Lionello Lanciotti dibattè l’attribuzione del saggio sul volume Cina del 1958 pubblicato dall’IsMEO di Roma con l’articolo “Il diritto cinese ed i suoi interpreti italiani nel 1800”, per tornare sull’argomento nella prolusione al Convegno Internazionale di studi cinesi di Venezia del 1976, i cui Atti erano pubblicati due anni dopo da Olschki.
Intanto gli studi di diritto cinese avevano avuto un decollo anche in Italia, e oggi sono molte le forze impegnate nel nostro paese per studiarvi quel diritto e portare in Cina anche il diritto romano. Un percorso lungo nel tempo quest’ultimo: lo illustra Lara Colangelo in “L’introduzione del diritto romano in Cina tra la fine del XIX secolo e l’inizio del XX: il contributo di Kang Youwei” sugli Atti del XV Convegno 2015 dell’Associazione Italiana di Studi Cinesi, a cura di Tommaso Pellin e Giorgo Trentin, in rete.
La legislazione Qing era stata giudicata eccellente dallo Staunton rispetto a quelle allora conosciute di altri paesi asiatici, benché la giudicasse molto viziata dall’imperante dispotismo del potere e da un deprecabile ricorso alle pene corporali e specialmente alla pena di morte.

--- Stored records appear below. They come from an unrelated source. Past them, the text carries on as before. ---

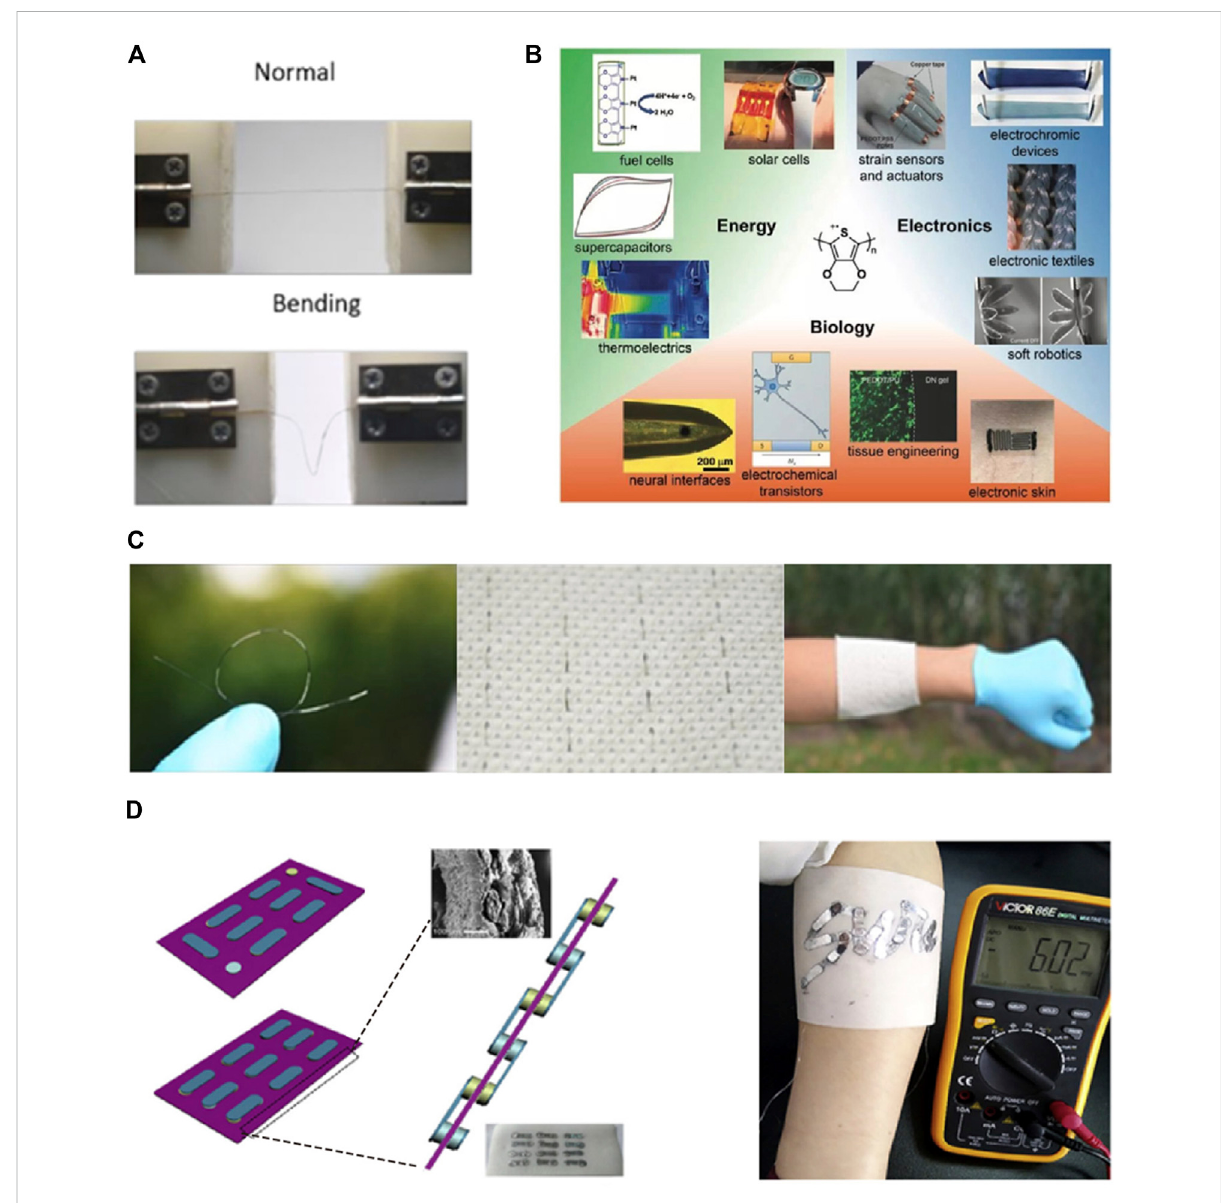
FIGURE 1 (A) Photos showing the bending of the composite fi bre, based on PEDOT (The radius of curvature is about 1.4 mm) (Xu et al., 2020). (B) ApplicationsofstretchableconductivePEDOT:PSS inenergy,electronicsandbiology(KayserandLipomi,2019). (C)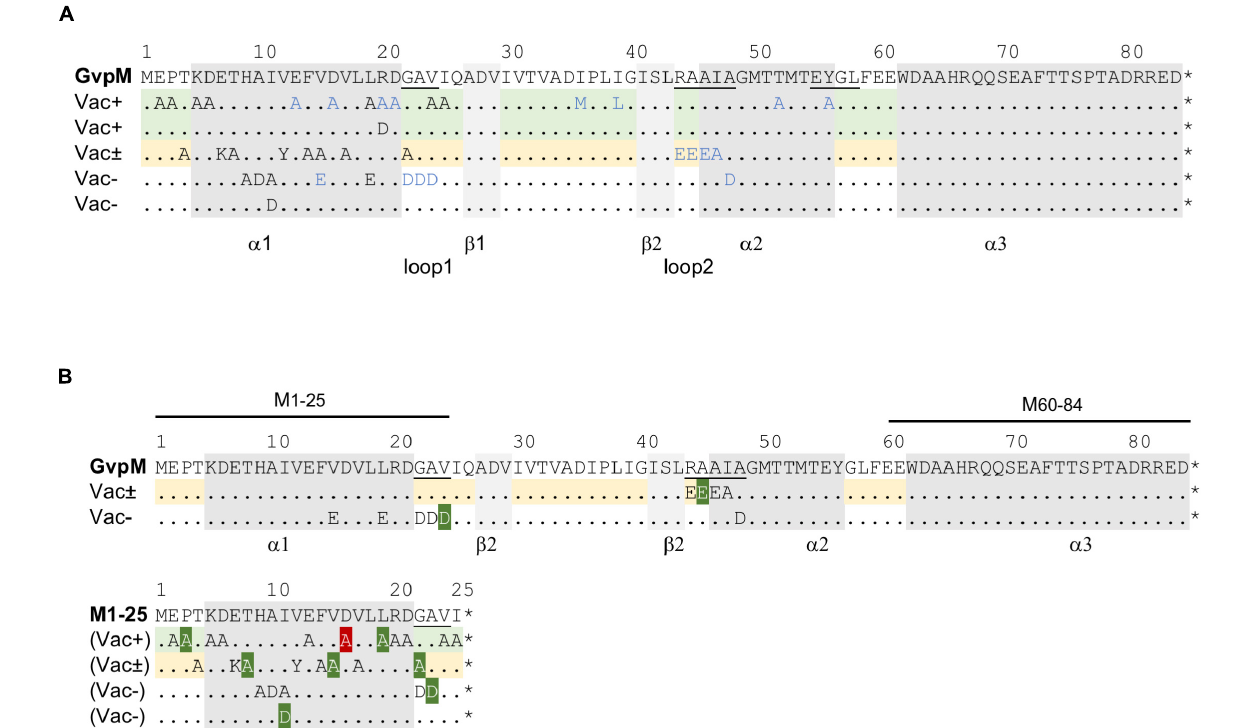
FIGURE 5 | Mutations in GvpM and in fragment M1–25. (A) Amino acid sequence of GvpM with the α -helices (gray) and β -sheets (light gray). Dots indicate aa identical to GvpM. The GAV, RAAIA, and EYGL motifs are underlined. (A) Summary of the single aa substitutions leading to a Vac + , Vac ± or Vac − phenotype. Each letter represents a single aa substitution. The blue letters are substitutions investigated by Tavlaridou et al. (2014). The lines indicating substitutions in GvpM yielding Vac + (cid:49) M + M mut transformants are shaded in green, and the lines with substitutions yielding a Vac ± phenotype are in yellow. (B) Summary of the fluorescence of L/M mut or L/M1–25 mut transformants in relation to the Vac phenotype of the respective (cid:49) M + M mut transformants. The lines on top of GvpM indicate the aa present in fragments M1–25 and M60–64. The aa substitutions yielding a higher fluorescence are shaded in dark green, whereas the D16A substitution yielding a significantly lower fluorescence of the respective L/M1–25 D16A transformant is shaded in red. ∗ marks the end of the respective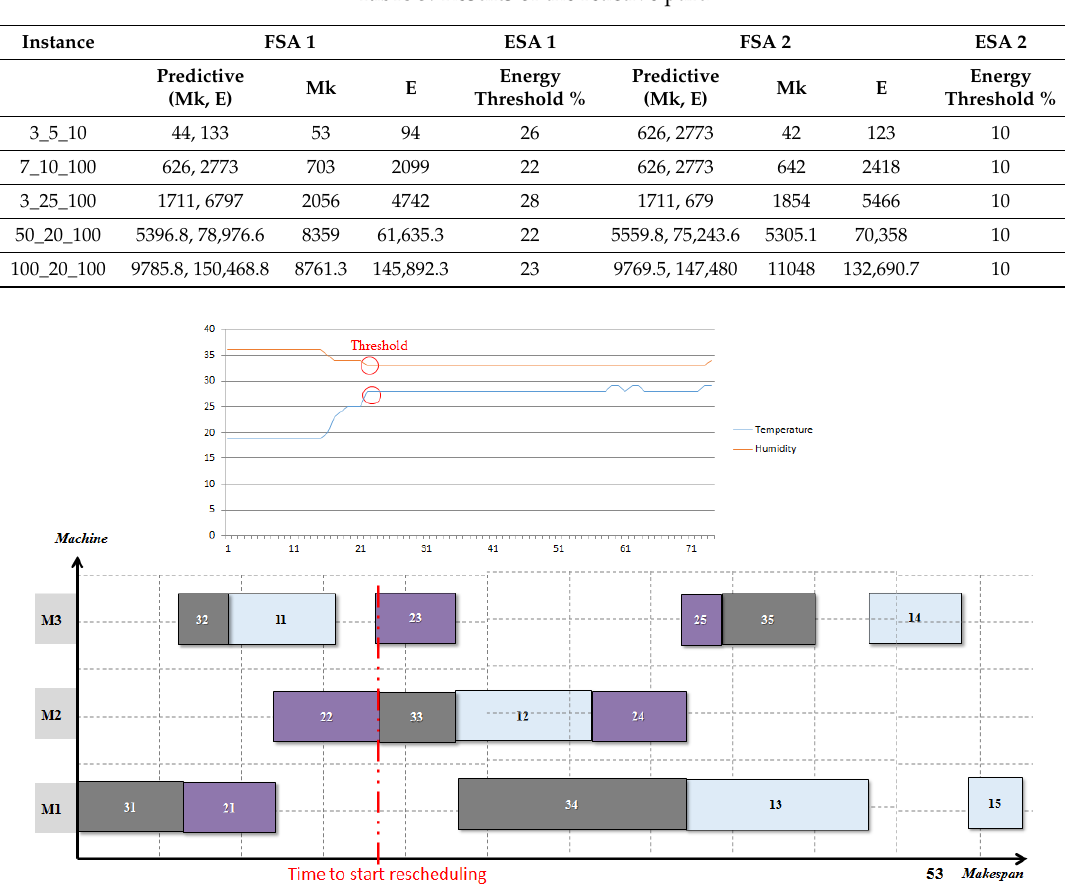
Figure 14. The reactive solution found by EasySched.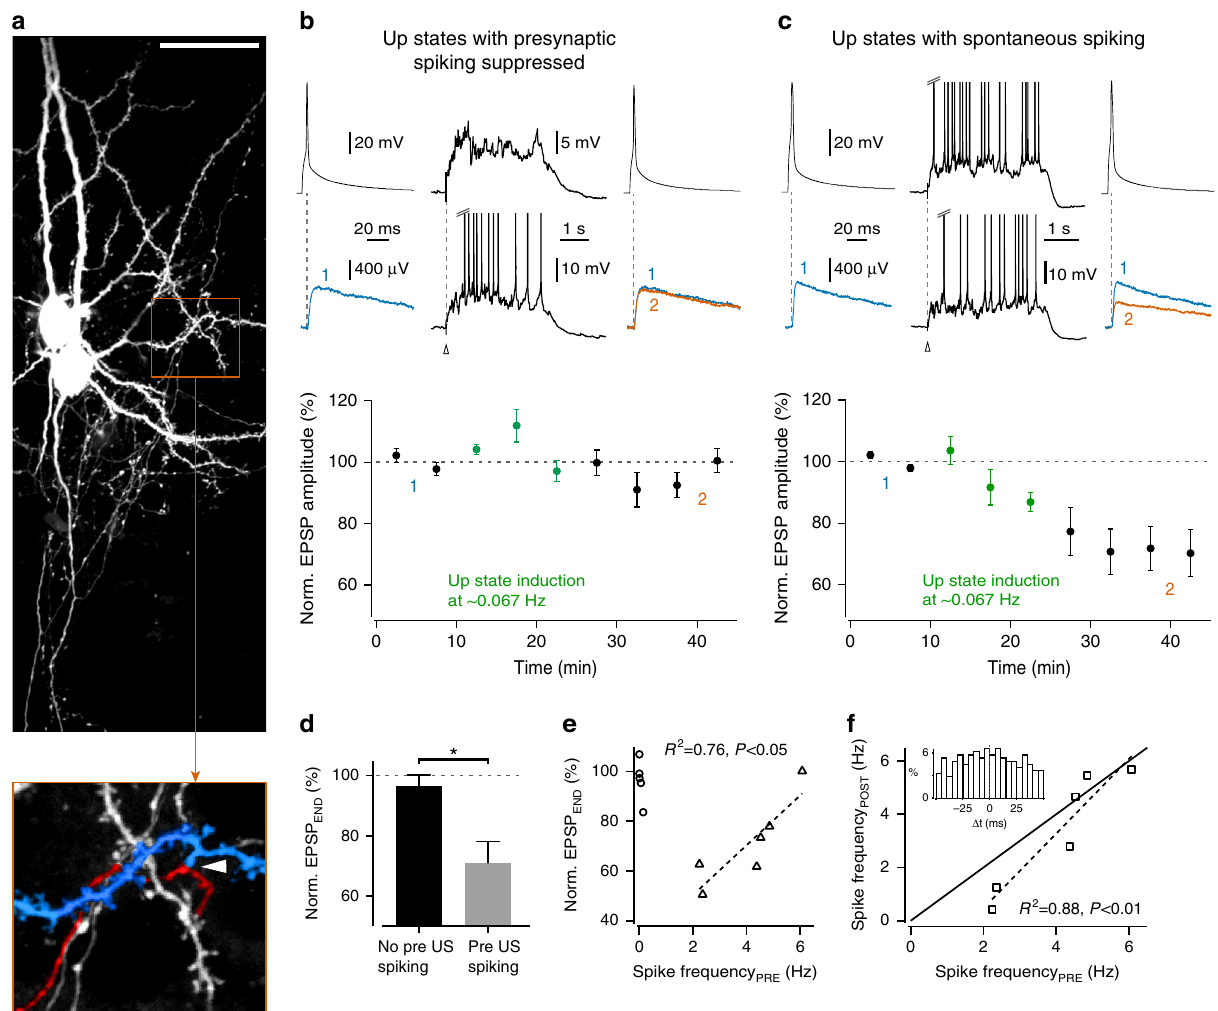
Fig. 3 Spontaneous spike patterns generated during Up states (US) induce synaptic weakening in a frequency-dependent manner. a Two-photon reconstruction of two synaptically coupled mEC LIII principal cells labeled with biocytin. A putative synapse formed between a presynaptic axonal bouton (highlighted in red ) and a postsynaptic basal dendrite ( blue ) is indicated in the magni fi ed region below ( white arrowhead ). Scale bars : 40 μ m/10 μ m. b Presynaptic spikes were triggered by brief (3 – 5 ms) depolarizing current steps and the postsynaptic EPSP amplitudes were measured. Following the recording of a 10-min baseline, Up states were also induced once per sweep for a period of ~15 min. When necessary, a constant hyperpolarizing current injection was applied to the presynaptic neuron to keep Up state spiking activity low or absent. Top : representative traces of evoked presynaptic ( upper ) and postsynaptic ( lower ) activity, during the baseline period ( left , averages of ten traces), Up state induction ( middle ; timing of Up state induction shown with white arrowhead ), and at the recording end ( right , averages of ten traces; baseline EPSP trace included in blue for comparison). Bottom : time course of changes in normalized EPSP amplitude ( n = 5; 5 min bins). Period of Up state induction is highlighted in green , with numbers indicating the time points used to calculate the average traces. c As in b , except with presynaptic Up state depolarization suf fi cient to produce self-generated spike patterns of varying frequencies ( n = 6). d Summary statistics. * P < 0.05, unpaired t -test. e Plot of the relationship between synaptic weakening and presynaptic Up state spike rate ( circles : control group with subthreshold/sparsely spiking presynaptic Up states; triangles : group with presynaptic Up state spiking). For the group with spontaneous presynaptic Up state spiking, the degree of synaptic weakening correlated signi fi cantly with presynaptic spike rate (Pearson linear correlation test). f For the group with spontaneous presynaptic Up state spiking, there was a signi fi cant correlation between postsynaptic and presynaptic Up state spike rates ( dotted line , Pearson linear correlation test). Bold line indicates unity correlation. Inset : distribution of postsynaptic Up state spike timing relative to presynaptic activity from recording shown in c . Error bars show the SEM signi fi cantly following Up state pairing (measured as ratio of EPSP slopes; 1.35 ± 0.11 during baseline compared to 1.69 ± 0.19 following pairing; n = 7, t (6) = 2.80, P < 0.05, paired t -test; Supplementary Fig. 3d), and that the change in paired pulse ratio correlated signi fi cantly with the degree of synaptic weakening ( R 2 = 0.73, n = 7, P < 0.05; Pearson linear correlation test; Supplementary Fig. 3d). Together, these fi ndings are consistent with a presynaptic component to Up state-associated synaptic weakening. NATURE COMMUNICATIONS | 8:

Un’eco di tale riprovazione era raccolta anni dopo in Italia dai terribili versi satirici di Giuseppe Giusti del 1833 nella sua ode La guillottina a vapore: Hanno fatto nella China/ una macchina a vapore/ per mandar la guillottina:/ questa macchina in tre ore/ fa la testa a cento mila/ messi in fila…
Degli studi di diritto cinese e comparato diventava un illustre esponente in Italia il fiorentino Alfonso Andreozzi (1821-1894). Andreozzi era stato a Parigi uno degli allievi italiani di Stanislas Julien. Avvocato e sinologo, uno dei primi ad approfondire da noi gli studi di diritto cinese direttamente su fonti in lingua, nel 1878 dava alle stampe Le leggi penali degli antichi Chinesi, presentando le prime traduzioni originali da testi antichi. Schierato contro la pena di morte a un secolo da Cesare Beccaria (1738-1794), Andreozzi disapprovava del sistema penale cinese non solo la pena di morte ma sia le pene corporali sia la tortura, non omettendo però di ricordare che anche in Europa la tortura aveva sostituito i “giudizi di Dio”.
Assertore della pena come “civile riparazione del danno per risarcire l’offeso, e la emenda morale del delinquente, per rassicurare la società”, pare invece condividesse del diritto cinese la differenziazione delle pene per uguali reità, sostenendo, come scrive Lanciotti, che “la giustizia pur essendo ‘uguale per tutti’ non può determinare pene per tutti uguali indistintamente, così come il medico non assegna identiche medicine per ogni malato della stessa malattia”.
In rete troviamo oggi, di Sandro Schipani (XXI secolo), anche “Diritto romano in Cina”.